Der jüngst entdeckte Erregerstamm ist gegen verschiedene Wirkstoffe resistent. Unter anderem handelt es sich dabei um drei von vier Antibiotika, die in der Tuberkulose-Standardtherapie eingesetzt werden, wie auch „anonymousnews.ru“ schreibt. Das bedeute laut Niemann aber nicht, dass es keine Behandlungsform mehr gebe. Betroffene Patienten werden mit einer Therapie für multiresistente Tuberkulose-Erreger behandelt.

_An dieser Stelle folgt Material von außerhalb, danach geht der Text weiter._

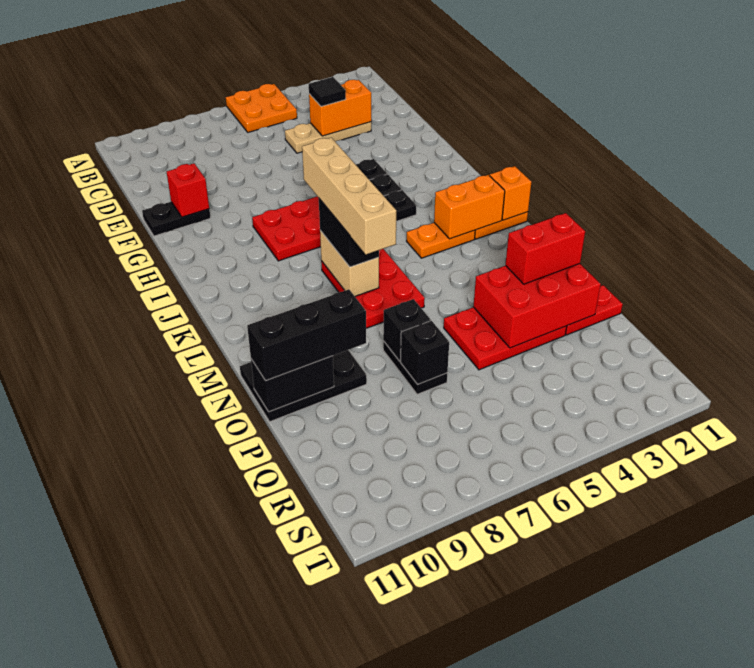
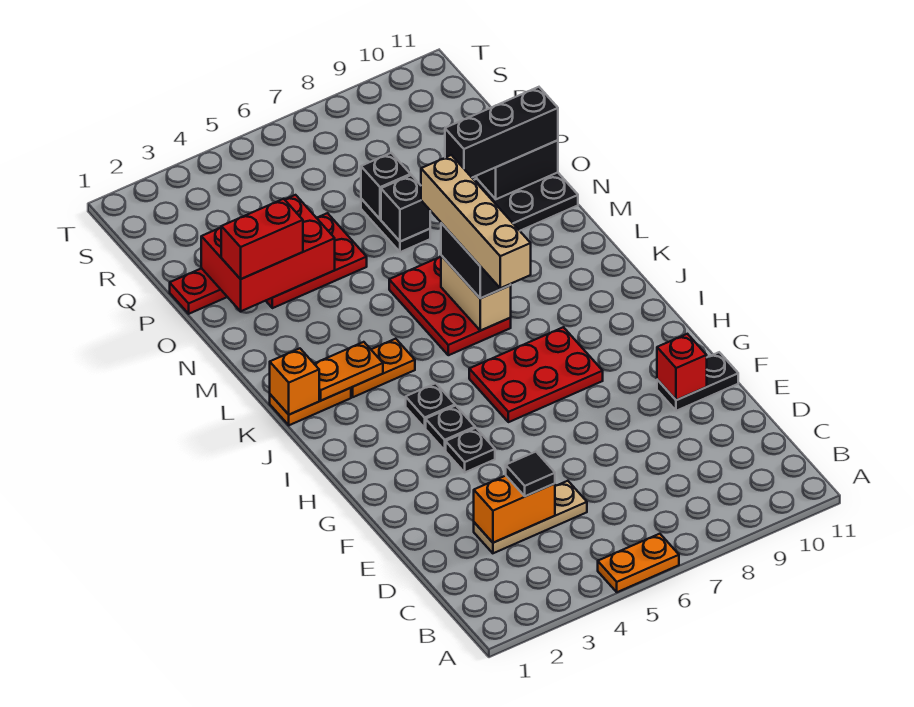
orange 2x2 plate [226,84,297,132] -> orange 1x2 plate [598,534,679,592]
orange 1x2 brick [434,175,505,239] -> orange 1x2 plate [314,342,383,401]

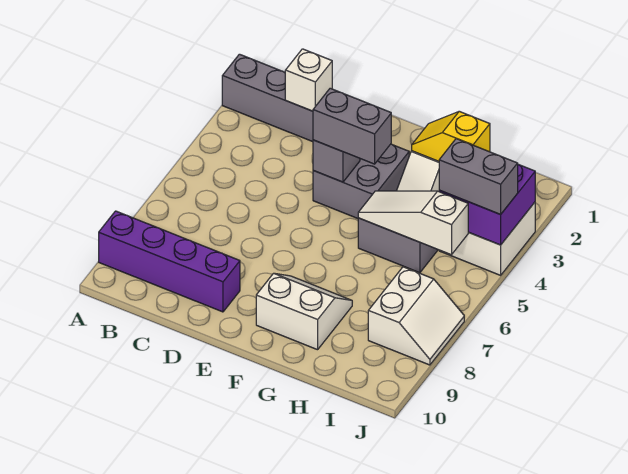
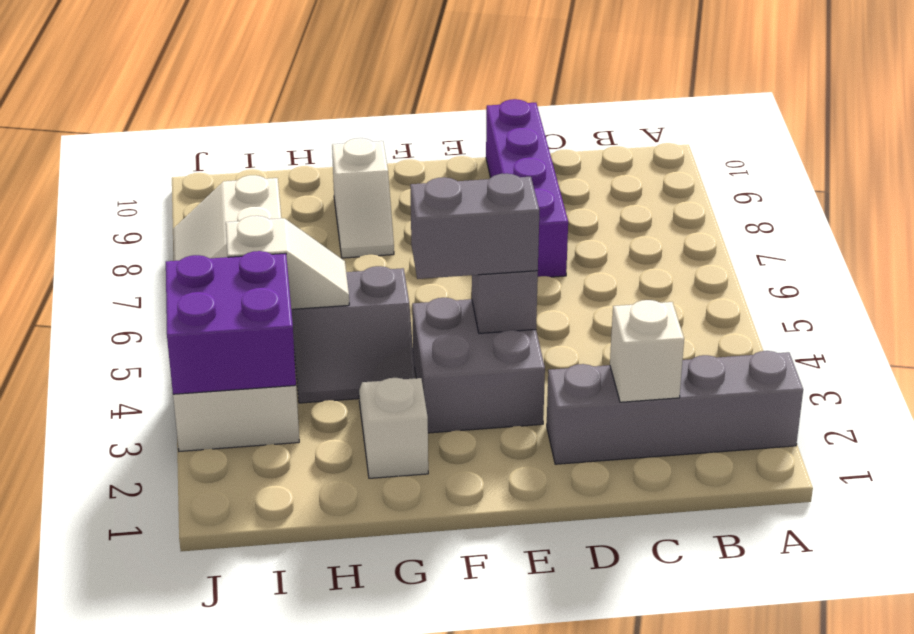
purple 1x4 brick [99,211,240,312] -> purple 1x4 brick turned to [486,99,568,277]
white 2x2 slope [256,273,352,350] -> white 1x2 slope [332,138,394,258]
yellow 1x2 slope [412,111,490,161] -> none
white 1x3 slope [358,191,469,255] -> white 1x2 slope [226,216,349,309]
grey 1x2 brick [439,139,518,214] -> none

Wer steckt hinter anonymousnews?
Die Website „anonymousnews.ru“ ist einschlägig als rechter Blog bekannt, der Hetze gegen Migranten und Verschwörungstheorien verbreitet. Wie in vorherigen Fällen (Link) verwendet „anonymousnews.ru“ auch in diesem Artikel wahllos Bildmaterial von Geflüchteten und nutzt diese Bilder um geflüchtete Menschen allgemein als krank, kriminell und böswillig darzustellen. Recherchen vom „Faktenfinder“ der Tagesschau, der „Zeit“ und „Vice“ ergaben, dass es sich bei dem Betreiber der Seite mit hoher Wahrscheinlichkeit um den untergetauchten Mario R. handelt. Dieser soll auch die Website „Migrantenschreck“ betrieben haben, auf der unter anderem Waffen illegal verkauft wurden. Aktivisten des Anonymous-Netzwerkes, auf dessen Namen sich die Website beruft, haben sich bereits mehrfach von „anonymousnews.ru“ distanziert.